Conscient que cela devenait de plus en plus difficile d’être jasare dans le monde actuel où une autre forme de savoir avait pris le dessus, il a souhaité que ses enfants aillent à l’école. En effet, ces dernières années, il avait de moins en moins sa place dans les cérémonies, les jeunes préférant la musique moderne (qu’elle soit occidentale ou africaine). Il ne s’imposait pas, repartait sans rien demander, avec dans sa tête tout ce qu’il aurait pu leur raconter s’ils avaient bien voulu écouter. Puis, fatigué, il s’est retiré.
Le dernier dans la région songhay-zarma à avoir suivi l’enseignement dans son ensemble
Comme il avait saisi les enjeux des transformations sociales, il avait tout aussi bien compris ce qui se jouerait à sa mort. Ne voulant pas que l’on associe les jasare à ceux qui louent ou insultent si on ne les récompense pas, qui n’ont pas suivi l’apprentissage auprès d’un maître, qui n’ont pas eu à répéter tous les soirs ce qu’ils avaient appris la veille, l’avant-veille etc., il m’a autorisée – après m’avoir testée – à le suivre aux cérémonies, dans les visites qu’il rendait aux personnalités, mais aussi à enregistrer ses récits.
Avec lui s’éteint la fine fleur des griots pour deux raisons :
1) Il est jasare, et les jasare sont l’« aristocratie » des « griots » chez les Songhay-Zarma. Il appartenait à une catégorie socioprofessionnelle bien précise (présente principalement dans la région sahélienne d’Afrique de l’Ouest), celles des artisans du verbe et de la musique ; un statut qu’il incarnait avec fierté et responsabilité.
2) Il est aussi le dernier dans la région songhay-zarma à avoir suivi l’enseignement dans son ensemble : des généalogies aux épopées, quand ses pairs s’étaient arrêtés aux premières.
La parole comme lien social
Ce décès et ce qui précède nous invitent ainsi à questionner le rapport que les membres d’une société spécifique ont avec la « mémoire » et la parole. En effet, les griots généalogistes avaient pour fonction de rappeler aux personnes au pouvoir leurs origines et leur histoire.
Djéliba montrait que la fidélité à l’enracinement n’exclut pas l’ouverture à l’autre
Conscient du pouvoir de sa parole, Djéliba choisissait quoi dire, en signalant au passage qu’il taisait certains événements pouvant entraîner des conflits dans la société, comme lorsqu’il disait : « Ils ont combattu beaucoup de Zarma, mais cela je ne vous le dirai pas, car quand on pince une ancienne blessure, elle fait plus mal qu’une blessure récente ».
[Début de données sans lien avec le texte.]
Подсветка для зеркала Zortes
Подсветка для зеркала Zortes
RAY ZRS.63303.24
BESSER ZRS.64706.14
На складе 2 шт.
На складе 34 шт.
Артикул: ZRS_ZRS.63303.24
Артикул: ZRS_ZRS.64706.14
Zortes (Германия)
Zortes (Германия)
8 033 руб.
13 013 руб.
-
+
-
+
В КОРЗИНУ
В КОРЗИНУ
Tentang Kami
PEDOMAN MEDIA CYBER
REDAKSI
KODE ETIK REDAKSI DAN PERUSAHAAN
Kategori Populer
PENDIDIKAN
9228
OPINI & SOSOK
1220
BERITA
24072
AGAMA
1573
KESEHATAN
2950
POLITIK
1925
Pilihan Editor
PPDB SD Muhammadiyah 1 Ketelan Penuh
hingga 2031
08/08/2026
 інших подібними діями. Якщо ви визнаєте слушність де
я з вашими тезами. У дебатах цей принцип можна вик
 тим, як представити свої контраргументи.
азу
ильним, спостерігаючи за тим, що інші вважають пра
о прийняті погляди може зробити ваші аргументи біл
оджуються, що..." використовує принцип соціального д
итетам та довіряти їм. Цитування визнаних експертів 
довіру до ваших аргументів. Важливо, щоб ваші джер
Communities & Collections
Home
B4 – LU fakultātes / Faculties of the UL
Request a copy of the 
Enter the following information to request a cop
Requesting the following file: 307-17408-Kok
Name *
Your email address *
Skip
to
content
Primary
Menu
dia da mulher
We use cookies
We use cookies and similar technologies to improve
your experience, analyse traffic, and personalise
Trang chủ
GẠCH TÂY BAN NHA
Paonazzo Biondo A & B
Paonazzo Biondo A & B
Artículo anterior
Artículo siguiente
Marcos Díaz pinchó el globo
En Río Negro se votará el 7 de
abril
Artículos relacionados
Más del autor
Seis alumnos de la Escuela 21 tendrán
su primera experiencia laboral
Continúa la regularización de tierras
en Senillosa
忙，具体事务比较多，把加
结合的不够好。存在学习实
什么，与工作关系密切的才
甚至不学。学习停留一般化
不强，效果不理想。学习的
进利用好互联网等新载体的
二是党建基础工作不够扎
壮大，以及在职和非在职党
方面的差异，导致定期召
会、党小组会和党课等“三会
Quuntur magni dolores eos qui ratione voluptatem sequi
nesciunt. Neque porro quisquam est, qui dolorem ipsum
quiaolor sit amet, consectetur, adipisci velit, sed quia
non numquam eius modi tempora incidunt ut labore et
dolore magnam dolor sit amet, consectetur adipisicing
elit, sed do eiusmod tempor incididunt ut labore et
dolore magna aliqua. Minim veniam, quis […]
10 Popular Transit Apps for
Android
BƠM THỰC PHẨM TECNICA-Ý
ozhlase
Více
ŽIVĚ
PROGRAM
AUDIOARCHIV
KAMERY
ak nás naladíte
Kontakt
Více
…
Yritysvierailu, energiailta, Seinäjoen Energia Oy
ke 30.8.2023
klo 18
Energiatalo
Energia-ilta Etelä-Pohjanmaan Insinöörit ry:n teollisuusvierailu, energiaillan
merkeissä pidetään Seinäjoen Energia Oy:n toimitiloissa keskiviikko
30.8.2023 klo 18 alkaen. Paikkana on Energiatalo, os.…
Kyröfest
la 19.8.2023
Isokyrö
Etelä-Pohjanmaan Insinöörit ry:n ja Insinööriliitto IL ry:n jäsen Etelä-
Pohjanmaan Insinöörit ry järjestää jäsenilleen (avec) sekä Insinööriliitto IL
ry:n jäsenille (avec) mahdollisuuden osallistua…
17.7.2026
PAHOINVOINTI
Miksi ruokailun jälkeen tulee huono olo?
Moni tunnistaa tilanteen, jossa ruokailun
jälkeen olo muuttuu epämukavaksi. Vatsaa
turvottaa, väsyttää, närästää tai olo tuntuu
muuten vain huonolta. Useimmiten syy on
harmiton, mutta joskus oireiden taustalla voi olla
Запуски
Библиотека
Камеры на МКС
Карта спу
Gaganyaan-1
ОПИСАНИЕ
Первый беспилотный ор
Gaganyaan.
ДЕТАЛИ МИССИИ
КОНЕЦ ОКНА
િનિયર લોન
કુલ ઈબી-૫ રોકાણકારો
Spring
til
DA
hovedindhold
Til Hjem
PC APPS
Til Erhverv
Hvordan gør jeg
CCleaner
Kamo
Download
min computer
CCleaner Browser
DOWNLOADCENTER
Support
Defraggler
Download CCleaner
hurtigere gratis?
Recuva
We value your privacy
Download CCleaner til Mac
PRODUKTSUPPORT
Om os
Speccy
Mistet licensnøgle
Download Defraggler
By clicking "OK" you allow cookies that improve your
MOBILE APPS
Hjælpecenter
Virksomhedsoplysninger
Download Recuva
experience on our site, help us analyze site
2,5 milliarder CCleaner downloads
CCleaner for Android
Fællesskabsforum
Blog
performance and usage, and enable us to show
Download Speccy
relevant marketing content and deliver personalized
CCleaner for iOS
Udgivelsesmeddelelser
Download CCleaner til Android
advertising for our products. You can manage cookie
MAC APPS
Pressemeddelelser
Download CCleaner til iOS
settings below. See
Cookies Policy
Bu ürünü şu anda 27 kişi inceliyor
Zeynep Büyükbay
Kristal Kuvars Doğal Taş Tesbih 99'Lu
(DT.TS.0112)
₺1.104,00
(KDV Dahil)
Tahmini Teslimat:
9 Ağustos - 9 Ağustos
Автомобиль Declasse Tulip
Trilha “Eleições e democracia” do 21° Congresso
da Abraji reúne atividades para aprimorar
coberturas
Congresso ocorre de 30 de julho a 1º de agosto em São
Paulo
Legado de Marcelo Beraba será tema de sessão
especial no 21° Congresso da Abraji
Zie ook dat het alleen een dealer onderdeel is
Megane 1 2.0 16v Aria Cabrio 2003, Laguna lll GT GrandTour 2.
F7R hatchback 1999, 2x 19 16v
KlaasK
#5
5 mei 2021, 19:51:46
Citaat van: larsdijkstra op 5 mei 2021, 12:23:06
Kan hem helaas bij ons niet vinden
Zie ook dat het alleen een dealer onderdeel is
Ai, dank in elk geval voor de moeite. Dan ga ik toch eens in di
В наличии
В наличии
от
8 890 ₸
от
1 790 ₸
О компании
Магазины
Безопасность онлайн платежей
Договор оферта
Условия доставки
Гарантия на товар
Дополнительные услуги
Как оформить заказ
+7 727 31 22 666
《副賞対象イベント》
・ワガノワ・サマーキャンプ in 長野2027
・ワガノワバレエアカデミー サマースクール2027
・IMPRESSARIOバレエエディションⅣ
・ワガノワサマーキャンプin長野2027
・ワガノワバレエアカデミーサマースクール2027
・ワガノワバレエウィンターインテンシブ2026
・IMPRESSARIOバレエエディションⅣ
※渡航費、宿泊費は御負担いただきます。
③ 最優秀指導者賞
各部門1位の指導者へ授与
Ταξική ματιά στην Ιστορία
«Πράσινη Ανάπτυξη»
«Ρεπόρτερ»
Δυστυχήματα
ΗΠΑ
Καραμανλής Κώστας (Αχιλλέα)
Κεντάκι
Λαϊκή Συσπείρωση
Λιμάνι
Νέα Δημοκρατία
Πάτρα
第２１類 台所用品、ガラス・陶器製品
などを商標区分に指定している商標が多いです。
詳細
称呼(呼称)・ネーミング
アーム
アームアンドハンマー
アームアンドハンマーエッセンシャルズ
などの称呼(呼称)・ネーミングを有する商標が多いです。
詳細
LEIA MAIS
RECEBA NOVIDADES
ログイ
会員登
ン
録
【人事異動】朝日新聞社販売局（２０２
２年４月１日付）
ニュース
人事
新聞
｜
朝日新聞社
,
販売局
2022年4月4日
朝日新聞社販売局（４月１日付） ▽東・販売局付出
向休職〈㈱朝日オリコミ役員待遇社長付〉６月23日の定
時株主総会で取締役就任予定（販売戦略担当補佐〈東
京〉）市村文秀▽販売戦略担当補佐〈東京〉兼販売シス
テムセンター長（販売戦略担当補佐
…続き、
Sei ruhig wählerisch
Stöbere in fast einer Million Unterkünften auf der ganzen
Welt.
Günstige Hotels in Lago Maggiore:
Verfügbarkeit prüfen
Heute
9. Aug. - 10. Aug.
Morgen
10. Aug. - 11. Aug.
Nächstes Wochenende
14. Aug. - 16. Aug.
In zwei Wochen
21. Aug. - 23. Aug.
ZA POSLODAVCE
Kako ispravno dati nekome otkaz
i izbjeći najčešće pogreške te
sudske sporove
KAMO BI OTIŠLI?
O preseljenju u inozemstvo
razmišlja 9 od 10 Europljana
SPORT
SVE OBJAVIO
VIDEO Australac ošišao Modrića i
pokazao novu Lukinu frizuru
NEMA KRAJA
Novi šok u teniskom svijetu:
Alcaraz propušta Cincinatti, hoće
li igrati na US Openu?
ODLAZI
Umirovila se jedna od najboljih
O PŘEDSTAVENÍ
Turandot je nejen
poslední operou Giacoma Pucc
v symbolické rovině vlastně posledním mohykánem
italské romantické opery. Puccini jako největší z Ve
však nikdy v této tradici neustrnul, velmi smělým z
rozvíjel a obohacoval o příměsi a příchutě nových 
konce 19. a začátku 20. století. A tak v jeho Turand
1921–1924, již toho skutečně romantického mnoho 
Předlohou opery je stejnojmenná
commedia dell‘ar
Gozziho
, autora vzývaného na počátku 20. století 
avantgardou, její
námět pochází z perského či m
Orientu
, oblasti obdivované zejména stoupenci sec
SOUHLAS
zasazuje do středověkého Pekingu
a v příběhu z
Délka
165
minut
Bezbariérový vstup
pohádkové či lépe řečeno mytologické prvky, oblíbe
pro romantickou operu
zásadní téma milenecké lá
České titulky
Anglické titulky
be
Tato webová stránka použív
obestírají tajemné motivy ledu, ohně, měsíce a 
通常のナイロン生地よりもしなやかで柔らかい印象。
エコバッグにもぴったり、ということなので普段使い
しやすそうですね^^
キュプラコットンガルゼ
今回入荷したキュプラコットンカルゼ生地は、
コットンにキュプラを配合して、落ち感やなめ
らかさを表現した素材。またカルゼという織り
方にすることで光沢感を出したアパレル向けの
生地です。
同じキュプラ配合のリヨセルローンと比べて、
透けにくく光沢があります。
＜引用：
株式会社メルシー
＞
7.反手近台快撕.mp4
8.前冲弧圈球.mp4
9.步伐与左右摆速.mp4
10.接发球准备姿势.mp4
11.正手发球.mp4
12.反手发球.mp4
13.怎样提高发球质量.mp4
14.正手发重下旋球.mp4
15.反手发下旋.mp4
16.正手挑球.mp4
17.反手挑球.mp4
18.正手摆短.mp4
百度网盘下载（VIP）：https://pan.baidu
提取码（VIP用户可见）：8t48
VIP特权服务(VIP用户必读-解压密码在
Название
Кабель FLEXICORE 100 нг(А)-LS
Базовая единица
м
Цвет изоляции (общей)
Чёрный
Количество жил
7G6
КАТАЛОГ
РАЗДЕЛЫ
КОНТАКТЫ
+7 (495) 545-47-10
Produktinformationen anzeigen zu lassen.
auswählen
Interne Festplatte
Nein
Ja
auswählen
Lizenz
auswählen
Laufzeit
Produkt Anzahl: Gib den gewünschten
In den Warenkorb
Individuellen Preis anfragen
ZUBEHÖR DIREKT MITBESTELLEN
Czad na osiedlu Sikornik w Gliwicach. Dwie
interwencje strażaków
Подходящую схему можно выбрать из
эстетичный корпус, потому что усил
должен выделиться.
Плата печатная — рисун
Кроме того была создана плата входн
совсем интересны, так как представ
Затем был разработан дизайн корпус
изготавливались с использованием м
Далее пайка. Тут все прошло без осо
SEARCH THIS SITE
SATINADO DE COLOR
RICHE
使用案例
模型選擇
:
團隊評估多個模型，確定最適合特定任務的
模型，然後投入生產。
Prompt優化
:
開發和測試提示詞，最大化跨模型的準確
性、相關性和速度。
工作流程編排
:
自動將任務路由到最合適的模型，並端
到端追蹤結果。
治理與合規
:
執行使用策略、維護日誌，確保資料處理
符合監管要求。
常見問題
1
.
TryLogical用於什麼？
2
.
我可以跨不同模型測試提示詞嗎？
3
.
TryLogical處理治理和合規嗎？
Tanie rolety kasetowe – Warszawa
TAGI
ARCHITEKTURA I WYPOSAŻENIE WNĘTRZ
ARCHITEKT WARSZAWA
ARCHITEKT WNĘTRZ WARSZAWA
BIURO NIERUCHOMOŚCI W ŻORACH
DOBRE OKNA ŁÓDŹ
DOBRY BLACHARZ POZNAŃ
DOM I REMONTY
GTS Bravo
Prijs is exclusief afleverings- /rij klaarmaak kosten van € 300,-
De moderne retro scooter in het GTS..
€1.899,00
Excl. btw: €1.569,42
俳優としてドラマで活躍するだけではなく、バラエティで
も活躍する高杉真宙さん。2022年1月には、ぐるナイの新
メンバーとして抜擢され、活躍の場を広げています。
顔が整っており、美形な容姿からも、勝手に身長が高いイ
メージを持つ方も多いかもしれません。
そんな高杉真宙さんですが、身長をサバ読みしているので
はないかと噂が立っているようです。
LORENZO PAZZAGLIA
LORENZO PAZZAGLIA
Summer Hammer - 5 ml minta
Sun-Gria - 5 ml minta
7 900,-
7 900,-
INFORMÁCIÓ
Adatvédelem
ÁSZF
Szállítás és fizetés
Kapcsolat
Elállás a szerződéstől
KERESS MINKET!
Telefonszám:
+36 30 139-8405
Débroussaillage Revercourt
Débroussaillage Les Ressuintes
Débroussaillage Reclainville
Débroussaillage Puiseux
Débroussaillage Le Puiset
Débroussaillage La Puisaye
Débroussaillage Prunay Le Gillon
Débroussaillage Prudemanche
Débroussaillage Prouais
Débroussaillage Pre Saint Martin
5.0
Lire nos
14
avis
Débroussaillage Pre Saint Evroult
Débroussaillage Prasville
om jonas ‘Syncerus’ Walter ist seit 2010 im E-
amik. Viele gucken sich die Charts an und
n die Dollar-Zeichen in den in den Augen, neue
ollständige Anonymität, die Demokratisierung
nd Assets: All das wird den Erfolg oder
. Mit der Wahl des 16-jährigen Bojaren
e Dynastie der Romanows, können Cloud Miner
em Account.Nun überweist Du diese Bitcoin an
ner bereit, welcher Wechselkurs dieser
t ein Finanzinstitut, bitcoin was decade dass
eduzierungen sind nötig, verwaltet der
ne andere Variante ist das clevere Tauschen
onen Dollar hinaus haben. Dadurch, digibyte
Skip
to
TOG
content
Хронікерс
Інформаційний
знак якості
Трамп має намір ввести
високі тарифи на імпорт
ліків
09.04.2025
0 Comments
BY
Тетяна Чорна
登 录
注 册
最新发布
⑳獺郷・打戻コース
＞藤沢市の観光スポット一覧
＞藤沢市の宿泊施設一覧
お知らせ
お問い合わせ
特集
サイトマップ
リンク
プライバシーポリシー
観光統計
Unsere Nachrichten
>>> A LIRE – « Des vies extraordinaires : motifs héroïques et hagiographiques » (Cahier de Littérature orale)
Tzvetan Todorov écrivait que tout ce qui menace la « mémoire provoque la panique », soulignant les liens indéfectibles entre « mémoire » et identité personnelle. Mais on peut étendre cette assertion à l’identité sociale, car pour qu’une communauté se pense comme « une », malgré ses divisions, ses membres « doivent présupposer l’existence d’une mémoire partagée », comme l’explique Paul Connerton. Les performances rituelles, et parmi celles-ci les narrations, sont alors mises au service de ce que Ricœur nomme « la clôture identitaire de la communauté ».
En suivant le chemin de son père qui lui-même avait suivi celui de ses ancêtres, Djéliba nous offre un premier bout de réponses : la nécessité d’un enracinement, mais un enracinement qui ne passait pas par l’exclusion. Mais me permettant à moi – chercheure suisse – de le suivre, en répondant aux sollicitations d’enseignants-chercheurs nigériens, en se rendant aussi bien à des mariages qu’à l’université, au centre franco-nigérien ou à l’étranger, Djéliba montrait que la fidélité à l’enracinement n’exclut pas l’ouverture à l’autre, que cet autre ait une autre origine ou simplement qu’il pense différemment. Depuis le 24 avril Djéliba n’est plus et la parole est orpheline.